■ **DIRECTIVE**:
Extract every line of the records that contains the string "qUnion". Matches must have the same uppercase and lowercase letters.

■ **TASK DATA**:
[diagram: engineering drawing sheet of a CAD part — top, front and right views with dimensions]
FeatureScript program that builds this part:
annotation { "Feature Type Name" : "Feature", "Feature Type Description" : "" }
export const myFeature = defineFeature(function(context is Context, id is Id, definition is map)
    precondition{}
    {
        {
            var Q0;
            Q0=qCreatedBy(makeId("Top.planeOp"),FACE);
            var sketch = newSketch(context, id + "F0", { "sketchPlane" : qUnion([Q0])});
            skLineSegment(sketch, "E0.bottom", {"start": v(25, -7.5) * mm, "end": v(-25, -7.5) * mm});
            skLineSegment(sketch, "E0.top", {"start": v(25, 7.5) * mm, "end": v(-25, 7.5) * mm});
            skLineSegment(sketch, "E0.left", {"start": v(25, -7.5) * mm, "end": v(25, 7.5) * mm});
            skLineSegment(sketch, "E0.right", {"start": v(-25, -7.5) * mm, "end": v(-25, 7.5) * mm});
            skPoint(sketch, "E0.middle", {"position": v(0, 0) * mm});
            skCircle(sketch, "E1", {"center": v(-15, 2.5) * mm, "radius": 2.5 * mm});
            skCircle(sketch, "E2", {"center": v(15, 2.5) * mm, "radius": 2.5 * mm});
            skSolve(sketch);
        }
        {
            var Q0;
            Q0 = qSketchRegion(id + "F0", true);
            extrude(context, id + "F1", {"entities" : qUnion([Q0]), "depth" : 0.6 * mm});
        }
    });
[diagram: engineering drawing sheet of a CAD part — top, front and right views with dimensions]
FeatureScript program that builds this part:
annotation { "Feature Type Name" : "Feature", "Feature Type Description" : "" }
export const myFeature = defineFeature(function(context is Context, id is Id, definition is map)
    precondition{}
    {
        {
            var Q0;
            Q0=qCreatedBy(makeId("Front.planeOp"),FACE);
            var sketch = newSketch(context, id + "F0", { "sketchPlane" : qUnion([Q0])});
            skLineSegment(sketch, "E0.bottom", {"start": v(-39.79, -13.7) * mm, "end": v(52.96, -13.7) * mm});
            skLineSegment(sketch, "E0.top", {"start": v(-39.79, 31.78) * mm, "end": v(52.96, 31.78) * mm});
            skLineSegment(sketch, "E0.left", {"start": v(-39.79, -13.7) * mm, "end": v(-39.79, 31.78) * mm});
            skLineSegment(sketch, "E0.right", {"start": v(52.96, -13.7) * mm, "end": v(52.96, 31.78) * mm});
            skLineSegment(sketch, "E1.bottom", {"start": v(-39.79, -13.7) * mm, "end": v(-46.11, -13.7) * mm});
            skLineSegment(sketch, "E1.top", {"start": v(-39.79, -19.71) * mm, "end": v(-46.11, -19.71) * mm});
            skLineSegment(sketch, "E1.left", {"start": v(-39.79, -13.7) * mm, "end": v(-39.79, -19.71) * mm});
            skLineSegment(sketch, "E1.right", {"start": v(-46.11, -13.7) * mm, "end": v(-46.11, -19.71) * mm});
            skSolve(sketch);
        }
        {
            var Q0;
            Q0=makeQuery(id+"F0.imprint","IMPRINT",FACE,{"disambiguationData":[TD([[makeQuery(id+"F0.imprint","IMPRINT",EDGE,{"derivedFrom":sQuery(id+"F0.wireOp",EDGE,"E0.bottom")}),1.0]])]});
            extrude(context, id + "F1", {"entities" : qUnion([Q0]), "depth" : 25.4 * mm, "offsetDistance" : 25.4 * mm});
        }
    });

...

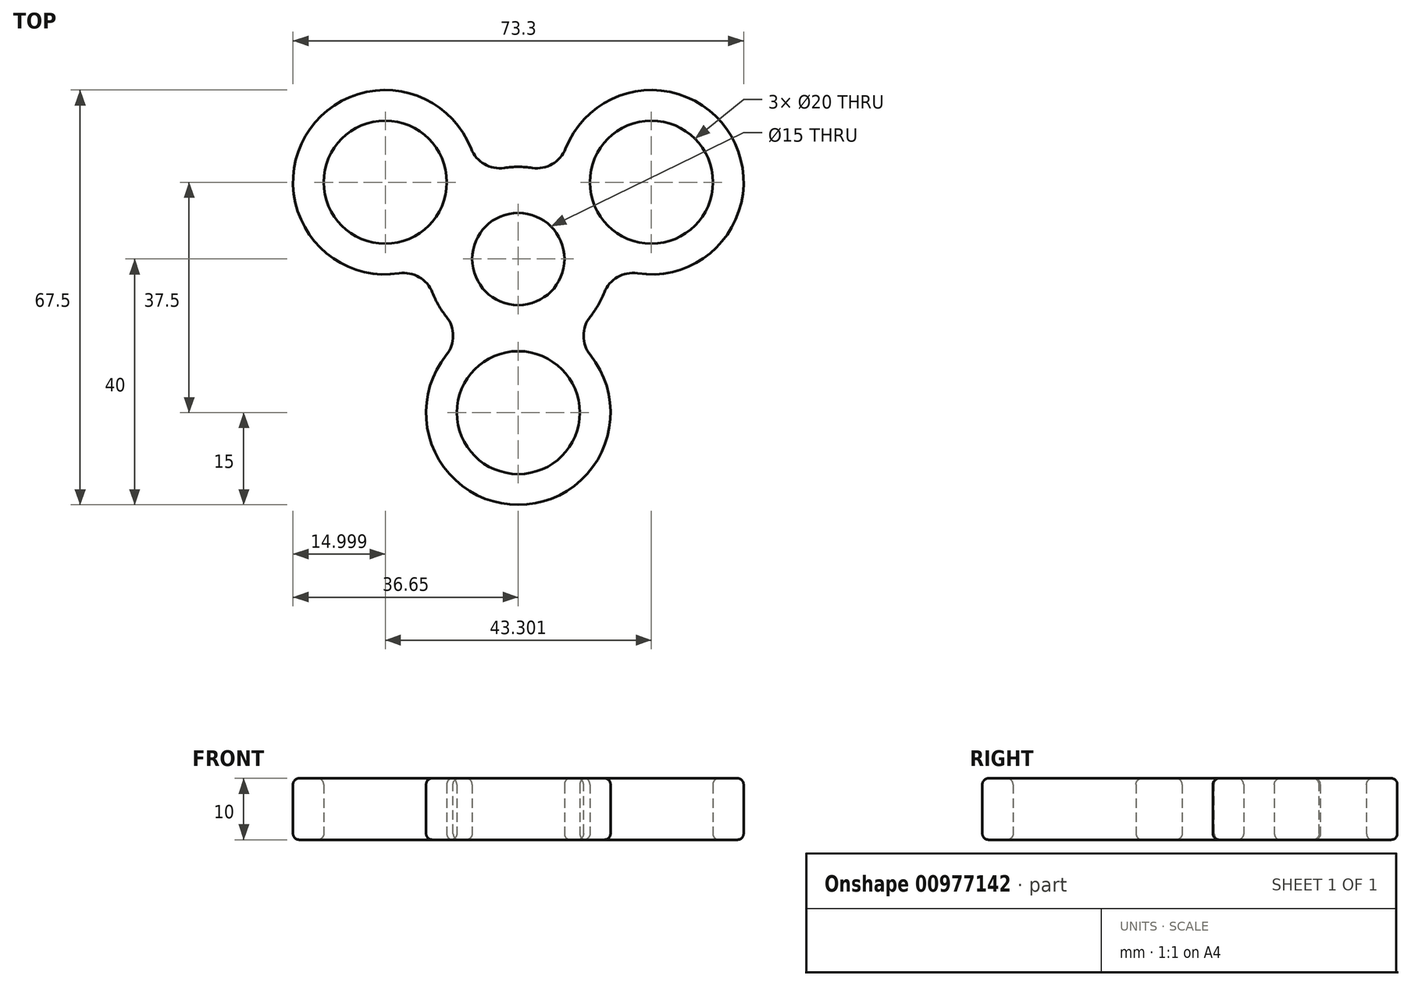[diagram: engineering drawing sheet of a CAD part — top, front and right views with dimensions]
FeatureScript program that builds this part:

■ **RESPONSE FOR THIS EXERCISE**:
            var sketch = newSketch(context, id + "F0", { "sketchPlane" : qUnion([Q0])});
            extrude(context, id + "F1", {"entities" : qUnion([Q0]), "depth" : 0.6 * mm});
            var sketch = newSketch(context, id + "F0", { "sketchPlane" : qUnion([Q0])});
            extrude(context, id + "F1", {"entities" : qUnion([Q0]), "depth" : 25.4 * mm, "offsetDistance" : 25.4 * mm});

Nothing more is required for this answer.